Indian Prime Minister Narendra Modi has his first chance since a decisive election win to spur an economy that’s quickly lost its status as the world’s fastest-growing major one.
Newly appointed Finance Minister Nirmala Sitharaman is expected to boost spending and provide tax relief to consumers in her maiden budget on Friday. That will probably widen the budget gap to 3.5% of gross domestic product in the year started April 1 from 3.4% targeted in February’s interim spending plan, according to a Bloomberg News survey.
Growth slowed to a five-year low of 5.8% in the first three months of 2019 — well below China’s 6.4% expansion — putting pressure on Modi to deliver on a stimulus plan to kickstart consumption, a bedrock of the economy.

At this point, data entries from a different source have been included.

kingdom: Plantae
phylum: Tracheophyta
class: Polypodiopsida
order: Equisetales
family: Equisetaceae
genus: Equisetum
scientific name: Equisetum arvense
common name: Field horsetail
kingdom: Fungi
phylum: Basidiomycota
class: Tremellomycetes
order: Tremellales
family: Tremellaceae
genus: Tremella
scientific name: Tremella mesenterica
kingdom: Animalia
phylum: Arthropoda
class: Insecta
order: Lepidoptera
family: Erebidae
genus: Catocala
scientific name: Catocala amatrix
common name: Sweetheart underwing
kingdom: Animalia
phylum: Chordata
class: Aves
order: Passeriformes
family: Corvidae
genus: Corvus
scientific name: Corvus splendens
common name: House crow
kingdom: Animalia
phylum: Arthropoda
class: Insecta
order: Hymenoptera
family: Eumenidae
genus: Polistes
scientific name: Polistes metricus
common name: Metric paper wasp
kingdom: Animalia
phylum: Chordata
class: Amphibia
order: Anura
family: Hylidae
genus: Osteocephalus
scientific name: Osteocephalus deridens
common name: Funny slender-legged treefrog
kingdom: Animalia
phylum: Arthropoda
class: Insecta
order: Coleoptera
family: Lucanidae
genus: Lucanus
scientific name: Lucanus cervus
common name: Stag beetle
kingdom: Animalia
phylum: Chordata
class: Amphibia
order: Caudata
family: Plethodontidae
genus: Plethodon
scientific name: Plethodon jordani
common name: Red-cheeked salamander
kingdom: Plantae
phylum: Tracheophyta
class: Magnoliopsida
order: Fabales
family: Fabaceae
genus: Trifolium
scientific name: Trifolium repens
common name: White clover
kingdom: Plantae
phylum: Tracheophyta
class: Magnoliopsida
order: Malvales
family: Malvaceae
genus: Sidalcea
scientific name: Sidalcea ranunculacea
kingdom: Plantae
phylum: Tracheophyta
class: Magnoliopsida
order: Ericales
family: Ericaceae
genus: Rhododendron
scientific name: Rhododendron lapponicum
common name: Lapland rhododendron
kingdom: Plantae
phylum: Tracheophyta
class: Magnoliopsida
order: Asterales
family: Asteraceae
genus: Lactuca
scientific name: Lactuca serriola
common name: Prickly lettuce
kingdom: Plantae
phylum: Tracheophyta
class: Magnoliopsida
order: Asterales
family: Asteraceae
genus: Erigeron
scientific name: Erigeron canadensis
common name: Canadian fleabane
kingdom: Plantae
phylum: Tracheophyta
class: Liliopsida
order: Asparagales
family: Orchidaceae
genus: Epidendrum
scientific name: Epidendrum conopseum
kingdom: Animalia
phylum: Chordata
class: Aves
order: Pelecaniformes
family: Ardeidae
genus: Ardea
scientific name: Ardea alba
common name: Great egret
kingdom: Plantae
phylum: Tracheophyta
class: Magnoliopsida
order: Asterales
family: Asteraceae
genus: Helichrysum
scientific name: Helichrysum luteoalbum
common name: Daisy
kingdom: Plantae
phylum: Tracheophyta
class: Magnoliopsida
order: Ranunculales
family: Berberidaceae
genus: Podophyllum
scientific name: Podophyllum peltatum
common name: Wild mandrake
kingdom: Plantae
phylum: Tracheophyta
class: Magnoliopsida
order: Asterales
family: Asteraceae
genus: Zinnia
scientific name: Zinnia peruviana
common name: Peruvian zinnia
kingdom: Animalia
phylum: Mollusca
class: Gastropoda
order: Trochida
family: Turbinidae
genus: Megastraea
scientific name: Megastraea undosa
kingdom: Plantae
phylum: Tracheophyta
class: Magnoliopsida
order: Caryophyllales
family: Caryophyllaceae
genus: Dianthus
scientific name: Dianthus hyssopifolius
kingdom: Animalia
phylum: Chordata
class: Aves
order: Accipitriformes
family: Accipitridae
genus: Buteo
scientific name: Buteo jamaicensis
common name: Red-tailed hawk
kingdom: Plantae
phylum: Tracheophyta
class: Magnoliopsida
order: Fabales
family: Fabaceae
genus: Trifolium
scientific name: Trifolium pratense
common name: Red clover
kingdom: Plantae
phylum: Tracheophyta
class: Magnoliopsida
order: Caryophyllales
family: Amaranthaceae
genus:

With the global outlook turning gloomy amid heightened trade tensions, and the Reserve Bank of India already cutting interest rates three times this year, the focus is shifting to the government to play its part.
“For the next budget exercise, the development goal might supersede the rigid objective of fiscal austerity,” said Soumya Kanti Ghosh, group chief economic adviser at State Bank of India in Mumbai. “Sticking to a particular fiscal number is not that important in the current scenario.”
Sitharaman will need to balance allowing the budget deficit to widen without risking a credit-rating downgrade and rattling bond markets. Key to that will be finding additional revenue to finance higher spending and keeping borrowing under control.
Here are other key things to watch for in the budget:
Revenue from consumption taxes and customs levies undershot targets last year, and Sitharaman will need to find additional resources to fund welfare programs without increasing the tax burden on individuals. She’s expected to give consumers relief by increasing the personal income tax threshold for some individuals in the budget, according to people familiar with the matter.
Analysts at Kotak Mahindra Bank led by Suvodeep Rakshit estimate that tax revenue will probably be 1.4 trillion rupees ($20 billion) lower than was forecast in the interim budget. “This will be the most significant threat to the fiscal math,” the analysts said in a note.
The government may sell stakes in state-run companies to help boost revenue. Last year it raised 850 billion rupees from selling assets such as Coal India Ltd. and Bharat Heavy Electricals Ltd. Expect the disinvestment target to be pegged at 1 trillion rupees, higher than the 900 billion rupees penciled-in in the interim budget, according to Yes Bank analysts led by Shubhada Rao.
The market will look for any mention of measures by Sitharaman to tide over a crisis in the financial sector, especially shadow lenders. A liquidity crunch faced by non-banking finance companies was a major drag on growth, as it curbed their ability to lend, which in turned crimped consumption. As India’s shadow banks have the biggest exposure to the real estate sector, any measure to lower tax rate on property transactions could benefit the sector, said SBI’s Ghosh.
The government is seeking to extract higher dividends from the RBI to help boost its revenue and finance the deficit, and the budget may give a provisional figure on how much will be transferred for the remainder of the fiscal year. The central bank gives dividends to the state every year and made an interim payout of 280 billion rupees in February. The government has been pushing for the RBI to boost its contribution, with Finance Ministry officials estimating the central bank has surplus capital of 3.6 trillion rupees. A panel led by former central bank Governor Bimal Jalan was set up to study the RBI’s capital framework, and is yet to finalize its report.
One of the key election pledges of Modi’s Bharatiya Janata Party was to spend $1.44 trillion to build roads, railways and other infrastructure in the next five years. Sitharaman is expected to outline details of this plan as well as investment in agriculture and other sectors that can be drivers of growth. Markets will also be looking for how much capital the government will inject into state-owned banks after a massive 1.06 trillion rupees plan last year.
“Now that elections are over and the country has given an unambiguous verdict, this budget should take some hard decisions towards initiating a host of structural reforms that would trigger off corporate investment,” said Partha Ray, a professor of economics at the Indian Institute of Management in Kolkata.